Sunday, December 7, 2014

Configured Zabbix to keep my server cool

Recently I got myself an APC NetShelterCX mini. It is a 12U rack, with integrated fans for cooling. At the moment it is populated with some ARM boards (not rack mounted), their PDUs, a switch and (for now) one 2U server.

Surprisingly, the fans of the NetShelter are louder than the server (the rest does not have fans at all, except for the switch). But, it is not an option to keep the fans turned off all the time. When the server is idle, its CPUs temperature stays somewhere between 40-50 Celsius.
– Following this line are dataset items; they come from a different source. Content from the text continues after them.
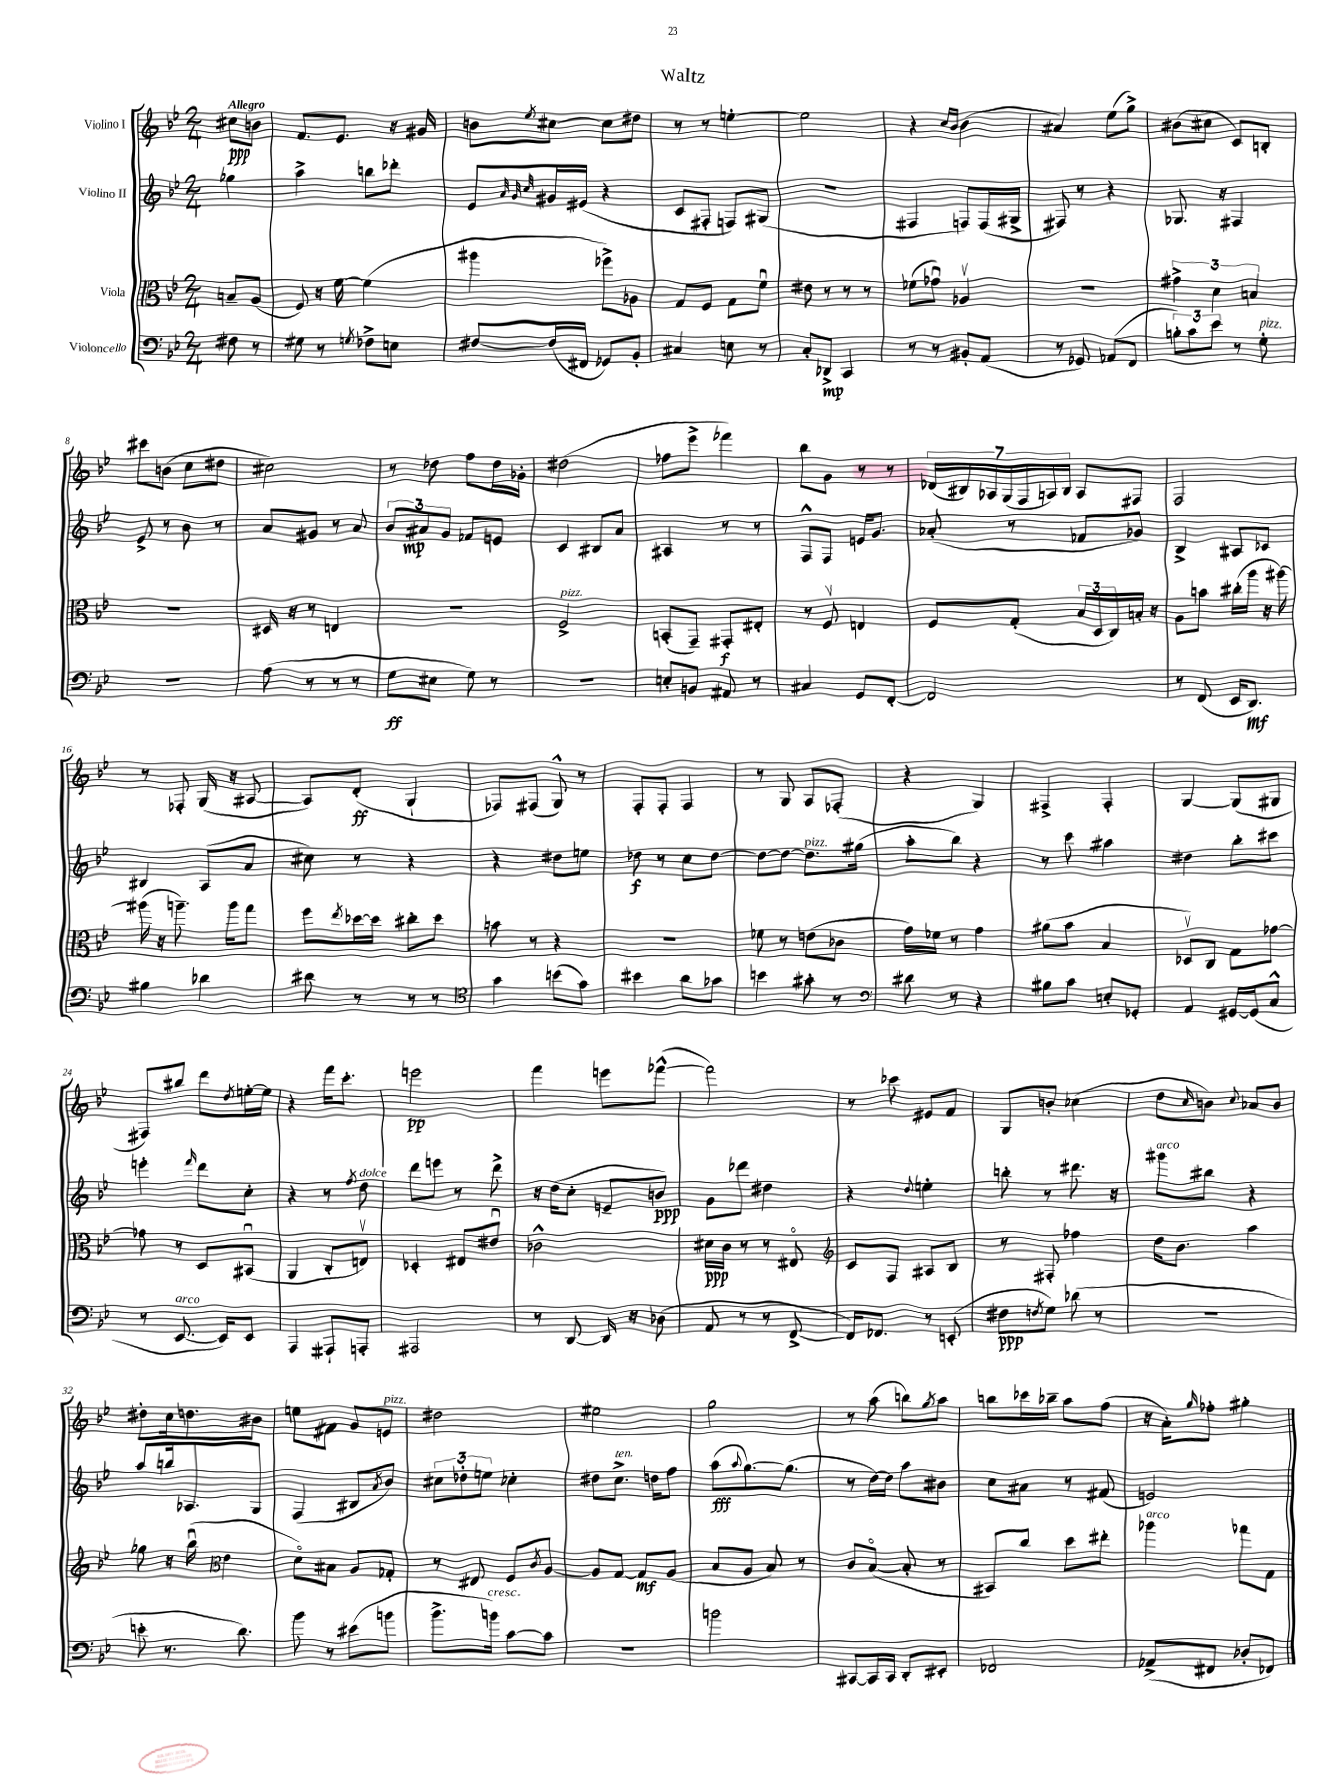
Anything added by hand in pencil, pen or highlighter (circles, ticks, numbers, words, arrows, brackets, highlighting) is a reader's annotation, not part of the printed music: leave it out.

**kern	**kern	**kern	**kern
*staff4	*staff3	*staff2	*staff1
*clefF4	*clefC3	*clefG2	*clefG2
*k[b-e-]	*k[b-e-]	*k[b-e-]	*k[b-e-]
*M2/4	*M2/4	*M2/4	*M2/4
8F#	8B~	4gg-	8cc#
8r	(8A	.	8b
=	=	=	=
8G#	8F)	4aa^	8.f
8r	16r	.	.
.	[16f	.	8.e-
8qG	.	.	.
8F-^	(4f]	8bb	.
8E	.	8ddd-'	16r
.	.	.	16g#
=	=	=	=
[8F#	4aa#	8e-	8b
.	.	32qqa	.
.	.	32qqg	.
.	.	32qqcc	8qee-
(16F#]	.	16g#	[8cc#
16FF#	.	(16e#	.
8GG-)	8ff-^)	4r	8cc#]
8BB-'	8A-	.	8dd#
=	=	=	=
4C#	8G	8c	8r
.	8F	8F#'	8r
8E	8G	8F)	[4ee'
8r	8fu	(8G#	.
=	=	=	=
8C'	8e#	2r	2ee]
8DD-^	8r	.	.
4CC	8r	.	.
.	8r	.	.
=	=	=	=
8r	(8f-	4F#	4r
8r	8g-u)	.	.
.	.	.	16qqcc
.	.	.	16qqb-
8BB#'	4A-v	8F)	(4b-
(8AA	.	(16F	.
.	.	16G#^	.
=	=	=	=
8r	2r	8F#)	4a#)
8GG-)	.	8r	.
(8AA-	.	4r	(8ee-
8FF	.	.	8gg^)
=	=	=	=
12B')	6g#^	8.G-	(8b#
12c	.	.	.
.	.	.	8cc#
12e-	6d	.	.
.	.	16r	.
8r	.	4F#	8c)
.	6B	.	.
8G'	.	.	8B'
=	=	=	=
2r	2r	8e-^	8ccc#
.	.	8r	(8b
.	.	8b-	8cc
.	.	8r	8dd#
=	=	=	=
(8A	16D#	8a	2cc#)
.	16r	.	.
8r	8r	8g#	.
8r	4E	8r	.
8r	.	8a	.
=	=	=	=
8G	2r	12b-	8r
.	.	12a#	.
8E#	.	.	8dd-
.	.	12g	.
8G)	.	8f-	8ff
8r	.	8e	16dd-
.	.	.	16g-'
=	=	=	=
2r	2F^	4c	(2dd#
.	.	8B#	.
.	.	8a	.
=	=	=	=
8E'	(8BB'	4A#	8ff-
8BB	8GG~)	.	8eee-^
8AA#	8GG#'	8r	4fff-)
8r	8E#'	8r	.
=	=	=	=
4C#	8r	8F^^	8bb-
.	8Fv	8F	8g
8GG	4E	16e	8r
.	.	8.g	.
[8FF'	.	.	8r
=	=	=	=
2FF]	8F	(8a-'	(28d-
.	.	.	28B#)
.	.	.	28A-
.	.	.	(28G
.	(8G'	8r	.
.	.	.	28F
.	.	.	28A)
.	.	.	28B#
.	24B-	8f-	8A
.	24D	.	.
.	24C)	.	.
.	16B'	8g-)	8F#
.	16r	.	.
=	=	=	=
8r	8A	4B-^	2F
(8FF	8b	.	.
16EE-	(16cc#'	8A#	.
8.DD)	16aa	.	.
.	16r	8c-	.
.	[16aa#)	.	.
=	=	=	=
4B#	(16aa#]	4B#	8r
.	16r	.	.
.	8.aa~)	.	8F-'
4d-	.	(8A	(16G
.	16aa	.	16r
.	8gg	8a	[8A#
=	=	=	=
8d#	8ff	8cc#)	8A#])
.	8qee-	.	.
8r	[16dd-	8r	(8d'
.	16dd-]	.	.
8r	8cc#'	4r	4G`
8r	8dd-	.	.
=	=	=	=
*clefC4	*	*	*
4g	8b	4r	8F-)
.	8r	.	(8F#
(8b	4r	8dd#	8G^^)
8g)	.	8ee	8r
=	=	=	=
4b#	2r	8dd-	8F'
.	.	8r	8F'
8a	.	8cc	4F
8g-	.	[8dd-	.
=	=	=	=
4b	8f-	8dd-_	8r
.	8r	8dd-_	8G
8g#'	(8e	8.dd-]	8A
8r	8c-	.	(8F-'
.	.	(16gg#	.
=	=	=	=
*clefF4	*	*	*
8d#	16g)	8aa'	4r
.	16f-	.	.
8r	8r	8bb-)	.
4r	4g	4r	4G)
=	=	=	=
8B#	(8a#	8r	4F#^
8c	8b-	8ccc	.
8E'	4B-	4aa#	4F#'
8GG-'	.	.	.
=	=	=	=
4AA	8D-v)	4dd#	[4G
.	8C	.	.
[16GG#	8G	8bb-'	(8G]
(16GG#]	.	.	.
8C^^	[8g-	8ccc#	8G#
=	=	=	=
8r	8g-]	4eee'	8F#)
[8.EE-	8r	.	8bb#
.	.	16qqfff	.
.	8D	8ddd	8ddd
16EE-])	.	.	.
.	.	.	8qdd
8EE-	(8BB#u	8cc'	[16ee'
.	.	.	16ee]
=	=	=	=
4AAA	4AA	4r	4r
8AAA#`	8C'	8r	16fff
.	.	.	8.ccc'
.	.	8qff	.
8AAA'	8Ev)	8dd	.
=	=	=	=
2AAA#	4D-'	8ddd	2eee
.	.	8eee	.
.	8E#	8r	.
.	8e#u	8ddd^	.
=	=	=	=
8r	2c-^^	16r	4fff
.	.	(16dd	.
[8DD	.	8cc'	.
16DD]	.	8e~	8eee
16r	.	.	.
(8D-	.	8b)	([8fff-^^
=	=	=	=
8AA	16d#	8g	2fff-])
.	16c	.	.
8r	8r	8ddd-	.
8r	8r	4dd#	.
[8FF^	8E#o	.	.
=	=	=	=
*	*clefG2	*	*
16FF])	8c	4r	8r
8.FF-	.	.	.
.	8F	.	8ccc-
.	.	8qqdd	.
8r	8A#	4ee'	8e#
(8EE'	8B-	.	8f
=	=	=	=
8F#	8r	8bb'	8G
8qF	.	.	.
8G)	8F#'	8r	8b'
(8d-	4ff-	8.ddd#	(4cc-
8r	.	.	.
.	.	16r	.
=	=	=	=
2r	16dd	8ggg#	8dd
.	8.b-	.	.
.	.	.	16qqcc
.	.	8bb#	8b)
.	.	.	8qqcc
.	4aa	4r	8a-
.	.	.	8b
=	=	=	=
8e'	8gg-	8aa	8dd#'
8.r	16r	16bb	16cc
.	(16bb-u	8.A-	8.dd
*	*clefC3	*	*
.	4e-	.	.
8.d)	.	.	.
.	.	8G	8b#
=	=	=	=
8b-	8do)	(4F	8ee
8r	8B#	.	8f#
(8e#	8A	8B#	8g
.	.	8qa	.
8b	8G-'	8b-)	8e
=	=	=	=
8.b-^	8r	12cc#	2dd#
.	.	12dd-'	.
.	8E#	.	.
.	.	12ee	.
16b)	.	.	.
[8c	8F	4cc-'	.
.	8qc	.	.
8c]	[8A	.	.
=	=	=	=
2r	8A]	8dd#	2ee#
.	[8G	8.cc^	.
.	8G]	.	.
.	.	16dd	.
.	(8A	8ff	.
=	=	=	=
2b	8B-	(8aa	2gg
.	.	8qqaa	.
.	8A	[8.gg)	.
.	8B-)	.	.
.	.	(8.gg]	.
.	8r	.	.
=	=	=	=
[8CC#	8c	8r	8r
16CC#]	([8B-o	[16dd)	(8aa
16CC#	.	16dd]	.
8DD'	8B-']	8aa	8bb)
.	.	.	8qgg
8EE#'	8r	8b#	8aa
=	=	=	=
2FF-	8BB#)	8cc	8bb
.	8cc	8a#	16ccc-
.	.	.	16bb-~
.	8dd	8r	8aa
.	8ee#'	(8f#	(8ff
=	=	=	=
(8AA-^	4aa-	2e)	16r
.	.	.	16a')
.	.	.	16qqgg
8FF#	.	.	8ff-'
8D-'	8gg-	.	4gg#'
8FF-)	8G	.	.
==	==	==	==
*-	*-	*-	*-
However, when starting several virtual machines for testing some Gluster changes, the temperature rises steadily. To prevent overheating, the fans of the cabinet need to be turned on.

Of course, turning on the fans manually is possible, but it requires me to plug in the power cable. This is not very convenient when the cabinet is normally closed to reduce the noise. With the PDUs and fence_netio from the fence-agents-netio package, the fans inside the cabinet can be controlled remotely. That was a great step already!

Well, things can be even better. I don't want to monitor the temperature of my server and then decide when to turn on the fans. After spending some time looking for and comparing different monitoring solutions, I settled to try Zabbix. Packages for Zabbix are available for Fedora and EPEL, which makes trying it out pretty simple.

In a couple of hours playing with the installation and configuration, I was able to monitor the basics of my server. With a little manual configuration, the Zabbix Agent on the server can send the temperatures of the CPUs. All I had to do was setup a UserParameter in /etc/zabbix_agentd.conf:

UserParameter=cpu.temp.0,sensors | sed -n -r '/Physical id 0/s/^.*:[[:space:]]+\+([[:digit:]]+\.[[:digit:]]+).*$/\1/p'
UserParameter=cpu.temp.1,sensors | sed -n -r '/Physical id 1/s/^.*:[[:space:]]+\+([[:digit:]]+\.[[:digit:]]+).*$/\1/p'

The above configuration snippet tells the Zabbix Agent on the server to execute sensors (from the lm_sensors package), and filter the output through a sed command. The result is captured and sent to the Zabbix Server.

With the new cpu.temp.0 and .1 keys, the Zabbix webui can use these temperature items to setup a trigger which then invokes an action when the temperature rises above 55 Celsius. When the trigger enters the PROBLEM state, the action calls fence_netio and turns on the port that has the cable for the fans connected. When the trigger returns back to normal (checked every 5 minutes, now moved to 10), the port is disabled again.

This is the first time that I actually have setup monitoring with some custom actions. It was quite fun, and I'm certainly happy with the result.